La ménagerie de papier est un recueil de dix-neuf nouvelles d'un auteur que je découvre ici et dont je retiens désormais le nom, Ken Liu, car il n'est pas du tout impossible que je retourne dans son univers littéraire sans tarder, bien au contraire.
Ce recueil aborde indifféremment la science-fiction ou la fantasy et ce détail n'est pas sans importance car on peut aimer la science-fiction et ne pas du tout aimer la fantasy. L'inverse est vrai aussi. Ah, je vois déjà que certains se reconnaissent dans mon propos.
Certains pourraient même vous rétorquer qu'il y a entre la science-fiction et la fantasy un fossé aussi éloigné que notre bonne vieille Terre l'est des autres galaxies qui lui sont étrangères.
Pourtant, - mais c'est peut-être parce que je suis un peu encore novice sur les deux genres, cette association ici ne m'a pas du tout dérangé.
Le regroupement de ces dix-neuf nouvelles est le fruit d'un choix opéré par les éditions le Bélial et je trouve que l'agencement est fort réussi. L'ensemble tient debout comme un bel édifice défiant les astres, le temps et l'imaginaire...
Parmi ce champ des possibles qui est visité ou revisité dans ce recueil, la science-fiction occupe une large part du recueil, mais peu m'importe les genres en définitive, j'ai lu quelque chose qui tient de la littérature, celle qui me séduit.

Entrées du jeu de données:
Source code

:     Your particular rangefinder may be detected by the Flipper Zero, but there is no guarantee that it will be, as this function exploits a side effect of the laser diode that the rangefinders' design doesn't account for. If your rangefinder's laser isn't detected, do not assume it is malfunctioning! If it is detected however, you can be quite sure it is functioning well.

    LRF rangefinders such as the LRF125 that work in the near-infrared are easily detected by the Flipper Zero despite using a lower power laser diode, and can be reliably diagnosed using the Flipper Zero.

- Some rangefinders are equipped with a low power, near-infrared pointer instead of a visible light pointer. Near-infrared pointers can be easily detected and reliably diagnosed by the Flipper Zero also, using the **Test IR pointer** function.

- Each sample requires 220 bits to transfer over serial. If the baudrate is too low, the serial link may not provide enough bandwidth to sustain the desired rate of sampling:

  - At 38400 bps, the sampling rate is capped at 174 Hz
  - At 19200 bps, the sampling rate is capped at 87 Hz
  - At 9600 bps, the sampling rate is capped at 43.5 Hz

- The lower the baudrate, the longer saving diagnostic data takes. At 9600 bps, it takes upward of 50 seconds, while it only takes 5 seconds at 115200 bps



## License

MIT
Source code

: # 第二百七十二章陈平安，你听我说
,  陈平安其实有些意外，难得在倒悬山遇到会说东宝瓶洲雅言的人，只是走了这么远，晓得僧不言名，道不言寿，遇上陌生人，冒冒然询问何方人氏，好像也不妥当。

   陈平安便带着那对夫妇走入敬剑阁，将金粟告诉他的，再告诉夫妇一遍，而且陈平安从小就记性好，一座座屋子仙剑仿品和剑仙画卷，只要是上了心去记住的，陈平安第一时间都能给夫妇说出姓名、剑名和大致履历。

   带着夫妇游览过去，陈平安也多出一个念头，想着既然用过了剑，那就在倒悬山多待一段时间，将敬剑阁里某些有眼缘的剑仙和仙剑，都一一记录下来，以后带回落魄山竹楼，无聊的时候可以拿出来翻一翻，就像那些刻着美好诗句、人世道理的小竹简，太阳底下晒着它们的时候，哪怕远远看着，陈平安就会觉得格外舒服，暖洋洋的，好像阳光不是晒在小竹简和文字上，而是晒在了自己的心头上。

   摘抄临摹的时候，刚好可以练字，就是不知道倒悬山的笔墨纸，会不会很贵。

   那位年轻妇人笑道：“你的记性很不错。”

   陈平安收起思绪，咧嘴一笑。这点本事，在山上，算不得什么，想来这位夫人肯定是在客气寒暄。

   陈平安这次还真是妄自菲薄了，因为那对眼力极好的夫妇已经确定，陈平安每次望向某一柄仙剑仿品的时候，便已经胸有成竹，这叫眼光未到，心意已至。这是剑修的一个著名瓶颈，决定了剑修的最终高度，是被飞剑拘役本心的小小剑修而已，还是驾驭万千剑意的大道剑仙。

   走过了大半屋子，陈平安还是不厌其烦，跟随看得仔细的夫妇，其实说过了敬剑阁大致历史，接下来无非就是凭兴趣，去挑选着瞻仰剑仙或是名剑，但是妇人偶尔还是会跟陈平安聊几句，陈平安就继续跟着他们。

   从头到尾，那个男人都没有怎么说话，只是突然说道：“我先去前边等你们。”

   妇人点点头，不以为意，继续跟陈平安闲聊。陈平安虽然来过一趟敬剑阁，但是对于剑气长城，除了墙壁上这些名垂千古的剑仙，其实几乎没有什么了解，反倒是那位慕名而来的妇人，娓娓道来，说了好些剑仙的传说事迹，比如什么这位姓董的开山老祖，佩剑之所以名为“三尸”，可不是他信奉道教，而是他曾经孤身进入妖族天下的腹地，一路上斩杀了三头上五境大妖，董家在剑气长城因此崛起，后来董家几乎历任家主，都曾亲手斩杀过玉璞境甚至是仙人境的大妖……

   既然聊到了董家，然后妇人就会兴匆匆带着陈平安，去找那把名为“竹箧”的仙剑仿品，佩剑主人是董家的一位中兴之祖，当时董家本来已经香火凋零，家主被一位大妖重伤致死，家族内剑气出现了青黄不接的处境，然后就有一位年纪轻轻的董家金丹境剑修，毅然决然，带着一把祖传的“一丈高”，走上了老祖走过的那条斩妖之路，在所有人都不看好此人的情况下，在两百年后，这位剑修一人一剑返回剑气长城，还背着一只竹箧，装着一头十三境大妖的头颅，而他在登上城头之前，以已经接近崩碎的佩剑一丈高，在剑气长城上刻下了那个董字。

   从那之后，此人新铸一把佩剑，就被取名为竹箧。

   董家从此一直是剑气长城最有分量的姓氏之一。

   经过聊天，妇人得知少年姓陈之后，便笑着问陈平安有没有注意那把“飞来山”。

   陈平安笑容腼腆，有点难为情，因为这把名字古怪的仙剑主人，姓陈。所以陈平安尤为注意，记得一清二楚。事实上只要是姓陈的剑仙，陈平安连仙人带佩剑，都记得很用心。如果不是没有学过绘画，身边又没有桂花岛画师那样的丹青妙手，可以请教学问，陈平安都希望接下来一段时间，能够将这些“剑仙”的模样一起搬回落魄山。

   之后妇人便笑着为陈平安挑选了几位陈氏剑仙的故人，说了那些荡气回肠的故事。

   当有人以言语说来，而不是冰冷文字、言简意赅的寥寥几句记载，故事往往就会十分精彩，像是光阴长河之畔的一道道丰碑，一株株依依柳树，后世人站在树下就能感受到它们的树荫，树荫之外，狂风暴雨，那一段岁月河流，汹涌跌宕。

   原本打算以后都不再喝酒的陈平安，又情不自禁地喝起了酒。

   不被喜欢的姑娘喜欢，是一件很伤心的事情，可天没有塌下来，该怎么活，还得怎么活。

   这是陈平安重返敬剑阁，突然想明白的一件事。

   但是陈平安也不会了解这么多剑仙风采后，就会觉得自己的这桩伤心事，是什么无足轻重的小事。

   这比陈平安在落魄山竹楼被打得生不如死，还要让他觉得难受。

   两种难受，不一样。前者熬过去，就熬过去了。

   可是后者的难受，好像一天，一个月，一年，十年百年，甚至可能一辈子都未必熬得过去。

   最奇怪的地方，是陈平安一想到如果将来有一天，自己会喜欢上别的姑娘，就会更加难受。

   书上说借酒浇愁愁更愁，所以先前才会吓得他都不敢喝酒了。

§ QUESTIONS DE LECTURE
**A.** Indiquez par oui ou par non si chacun de ces énoncés est conforme à l'extrait, en citant mot pour mot les termes qui tranchent : (i) le recueil réunit dix-neuf nouvelles ; (ii) la fantasy occupe la plus grande part du recueil ; (iii) les nouvelles ont été choisies par les éditions le Bélial.
**B.** D'après l'extrait, qu'est-ce que l'ensemble du recueil défie lorsqu'il est comparé à un bel édifice ? Relevez tous les éléments.
Les entrées ne servent pas pour ce travail.

§ RÉPONSES ATTENDUES
**A.**
(i) Oui : « un recueil de dix-neuf nouvelles ».
(ii) Non : « la science-fiction occupe une large part du recueil ».
(iii) Oui : « est le fruit d'un choix opéré par les éditions le Bélial ».

**B.** Les astres, le temps, l'imaginaire.